Stole my neighbors family portrait & got it tattooed on my back. Now I’m standing in their living room facing the wall 2 see if they notice.
Thought I was saying, “Bye bye” at the end of a phone call, and it came out, “Bye bay,” and then I’m in a panic, thinking she may have heard it as, “Bye, babe,” and she’s not someone I can “babe,” and then the rest of the evening I have a new episode of Seinfeld in my head
if working for a big corporation has taught me anything, it’s that these multimillionaire business owners won’t get rich if the little people like me sit around on my phone tweeting all day
imagining a gas station in the 1800s but it’s guys parking their horses as they eat some grain and the guys complain about the price of the grains
Reaction from my kids after explaining how sex works:
“You’ve done this THREE TIMES?”
If you heard twenty minutes of moaning from my bedroom that was just me trying to stand up.
Ask yourself, is she really crazy? Or is she just trying to get out of the next family event?
“Honey, remember our first date?”
“Awh, are you planning something for Valentine’s?”
“No, I forgot my password. It’s the security question.”
I hate when I miss the garbage truck and just have to throw trash in the neighbors hot tub again
Welcome to your 50’s. It’s 11:40 pm, so this should be your 11th pee of the night.
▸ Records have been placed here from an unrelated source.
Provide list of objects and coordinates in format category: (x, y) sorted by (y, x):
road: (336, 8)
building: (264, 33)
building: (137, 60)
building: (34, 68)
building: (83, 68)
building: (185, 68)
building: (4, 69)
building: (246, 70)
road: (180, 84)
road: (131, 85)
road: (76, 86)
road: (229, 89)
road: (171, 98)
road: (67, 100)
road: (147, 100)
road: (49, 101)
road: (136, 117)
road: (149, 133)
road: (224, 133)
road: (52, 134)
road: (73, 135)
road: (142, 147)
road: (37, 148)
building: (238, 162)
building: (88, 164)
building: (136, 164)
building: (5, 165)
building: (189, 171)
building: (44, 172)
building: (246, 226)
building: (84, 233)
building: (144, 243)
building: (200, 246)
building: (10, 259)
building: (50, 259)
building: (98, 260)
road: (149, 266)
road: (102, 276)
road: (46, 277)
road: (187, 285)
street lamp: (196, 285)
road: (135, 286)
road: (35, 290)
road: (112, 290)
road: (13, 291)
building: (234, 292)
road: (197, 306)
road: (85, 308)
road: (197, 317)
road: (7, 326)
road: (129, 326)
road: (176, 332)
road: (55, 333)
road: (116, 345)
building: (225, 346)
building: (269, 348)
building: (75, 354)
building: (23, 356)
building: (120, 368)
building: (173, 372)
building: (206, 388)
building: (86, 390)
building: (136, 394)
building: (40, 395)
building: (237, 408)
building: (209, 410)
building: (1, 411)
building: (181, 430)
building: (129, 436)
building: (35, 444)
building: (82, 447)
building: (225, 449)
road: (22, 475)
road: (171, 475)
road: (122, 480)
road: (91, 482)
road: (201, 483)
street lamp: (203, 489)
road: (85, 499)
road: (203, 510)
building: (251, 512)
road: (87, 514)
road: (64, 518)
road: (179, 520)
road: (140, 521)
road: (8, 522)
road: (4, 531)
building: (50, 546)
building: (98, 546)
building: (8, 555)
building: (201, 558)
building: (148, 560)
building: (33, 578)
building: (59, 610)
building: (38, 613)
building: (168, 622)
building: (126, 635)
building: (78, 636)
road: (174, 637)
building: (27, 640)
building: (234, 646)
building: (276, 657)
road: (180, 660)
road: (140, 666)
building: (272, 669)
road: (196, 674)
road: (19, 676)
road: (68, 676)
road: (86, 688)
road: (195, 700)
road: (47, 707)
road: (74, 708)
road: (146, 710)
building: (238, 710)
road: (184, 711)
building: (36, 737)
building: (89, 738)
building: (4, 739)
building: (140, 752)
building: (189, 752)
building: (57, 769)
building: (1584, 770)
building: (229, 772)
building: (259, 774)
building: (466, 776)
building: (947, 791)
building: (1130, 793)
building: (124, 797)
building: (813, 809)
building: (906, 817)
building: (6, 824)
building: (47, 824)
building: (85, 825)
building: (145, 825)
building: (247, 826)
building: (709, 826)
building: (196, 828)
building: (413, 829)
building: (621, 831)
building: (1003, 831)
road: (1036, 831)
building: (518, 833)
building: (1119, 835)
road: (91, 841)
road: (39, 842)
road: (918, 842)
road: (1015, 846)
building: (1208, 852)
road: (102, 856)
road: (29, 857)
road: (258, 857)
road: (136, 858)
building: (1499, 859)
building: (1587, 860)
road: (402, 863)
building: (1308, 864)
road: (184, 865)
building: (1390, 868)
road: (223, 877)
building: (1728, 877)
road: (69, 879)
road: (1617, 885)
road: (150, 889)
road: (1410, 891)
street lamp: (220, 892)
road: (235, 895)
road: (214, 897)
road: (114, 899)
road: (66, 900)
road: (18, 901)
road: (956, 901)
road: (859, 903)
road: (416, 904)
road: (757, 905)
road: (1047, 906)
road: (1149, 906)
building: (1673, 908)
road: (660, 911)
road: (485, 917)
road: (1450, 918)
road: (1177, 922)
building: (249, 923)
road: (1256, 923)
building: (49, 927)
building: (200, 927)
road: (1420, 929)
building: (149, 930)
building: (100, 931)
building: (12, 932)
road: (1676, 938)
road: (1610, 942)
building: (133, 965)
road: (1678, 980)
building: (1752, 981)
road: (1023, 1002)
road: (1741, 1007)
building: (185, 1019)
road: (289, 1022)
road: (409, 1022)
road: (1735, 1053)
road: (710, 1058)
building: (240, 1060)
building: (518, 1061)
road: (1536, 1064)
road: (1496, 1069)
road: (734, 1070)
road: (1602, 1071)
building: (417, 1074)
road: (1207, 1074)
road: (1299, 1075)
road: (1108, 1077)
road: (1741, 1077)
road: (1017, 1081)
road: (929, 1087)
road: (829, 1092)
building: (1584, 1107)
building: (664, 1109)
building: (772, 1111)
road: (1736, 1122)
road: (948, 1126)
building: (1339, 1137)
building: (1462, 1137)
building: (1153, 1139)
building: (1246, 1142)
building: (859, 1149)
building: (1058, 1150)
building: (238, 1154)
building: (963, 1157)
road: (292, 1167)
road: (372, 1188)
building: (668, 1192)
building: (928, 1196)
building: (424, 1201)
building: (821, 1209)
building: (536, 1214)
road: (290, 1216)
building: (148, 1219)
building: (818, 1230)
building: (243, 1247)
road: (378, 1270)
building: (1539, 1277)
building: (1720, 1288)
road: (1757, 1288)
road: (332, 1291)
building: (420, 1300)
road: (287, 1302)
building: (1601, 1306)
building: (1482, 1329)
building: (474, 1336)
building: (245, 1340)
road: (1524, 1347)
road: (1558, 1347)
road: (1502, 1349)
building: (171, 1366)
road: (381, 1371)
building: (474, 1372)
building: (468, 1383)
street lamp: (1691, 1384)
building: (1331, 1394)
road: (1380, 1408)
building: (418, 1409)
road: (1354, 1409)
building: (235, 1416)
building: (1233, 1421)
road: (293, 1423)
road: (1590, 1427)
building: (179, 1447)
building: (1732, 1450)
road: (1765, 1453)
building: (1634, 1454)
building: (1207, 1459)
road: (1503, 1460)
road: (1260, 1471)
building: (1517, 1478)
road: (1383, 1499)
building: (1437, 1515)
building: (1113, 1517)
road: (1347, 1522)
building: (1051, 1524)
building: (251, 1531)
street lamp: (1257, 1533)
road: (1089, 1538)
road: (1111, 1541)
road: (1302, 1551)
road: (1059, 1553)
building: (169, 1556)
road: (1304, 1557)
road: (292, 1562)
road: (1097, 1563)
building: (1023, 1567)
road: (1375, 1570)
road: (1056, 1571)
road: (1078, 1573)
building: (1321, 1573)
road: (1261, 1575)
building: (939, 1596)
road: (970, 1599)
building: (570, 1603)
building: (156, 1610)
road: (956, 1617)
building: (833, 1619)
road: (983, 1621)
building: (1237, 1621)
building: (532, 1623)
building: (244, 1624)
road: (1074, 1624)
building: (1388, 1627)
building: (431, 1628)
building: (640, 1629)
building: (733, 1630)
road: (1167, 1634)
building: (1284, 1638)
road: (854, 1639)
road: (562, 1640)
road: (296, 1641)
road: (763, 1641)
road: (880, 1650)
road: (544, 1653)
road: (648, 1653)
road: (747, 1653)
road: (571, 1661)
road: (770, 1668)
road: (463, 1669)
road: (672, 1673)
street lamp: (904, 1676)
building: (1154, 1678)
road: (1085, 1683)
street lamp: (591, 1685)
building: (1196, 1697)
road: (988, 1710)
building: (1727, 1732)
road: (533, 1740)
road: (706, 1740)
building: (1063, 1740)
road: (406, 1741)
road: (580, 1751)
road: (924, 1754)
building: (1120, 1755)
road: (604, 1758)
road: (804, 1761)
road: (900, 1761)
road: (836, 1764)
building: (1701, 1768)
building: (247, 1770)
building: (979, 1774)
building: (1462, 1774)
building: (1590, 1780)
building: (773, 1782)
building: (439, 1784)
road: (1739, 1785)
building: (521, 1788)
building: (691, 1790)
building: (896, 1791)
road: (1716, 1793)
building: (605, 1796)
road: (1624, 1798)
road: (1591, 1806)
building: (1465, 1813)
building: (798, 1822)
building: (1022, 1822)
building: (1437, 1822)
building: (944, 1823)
Tonite on House Hunters: Jill wants 4 bedrooms, granite countertops and a home spa. Bob wants to be stabbed in the driveway.
The way my 12 year old is using commas makes it sound like Christopher Walken wrote her essay.
The note on this boxed wine says ‘Fresh up to 6 weeks after opening’
6 weeks. lol.
Getting your shit together just sounds unsanitary
Disney movies taught me there’s nothing I can’t accomplish as long as my parents die a brutal untimely death.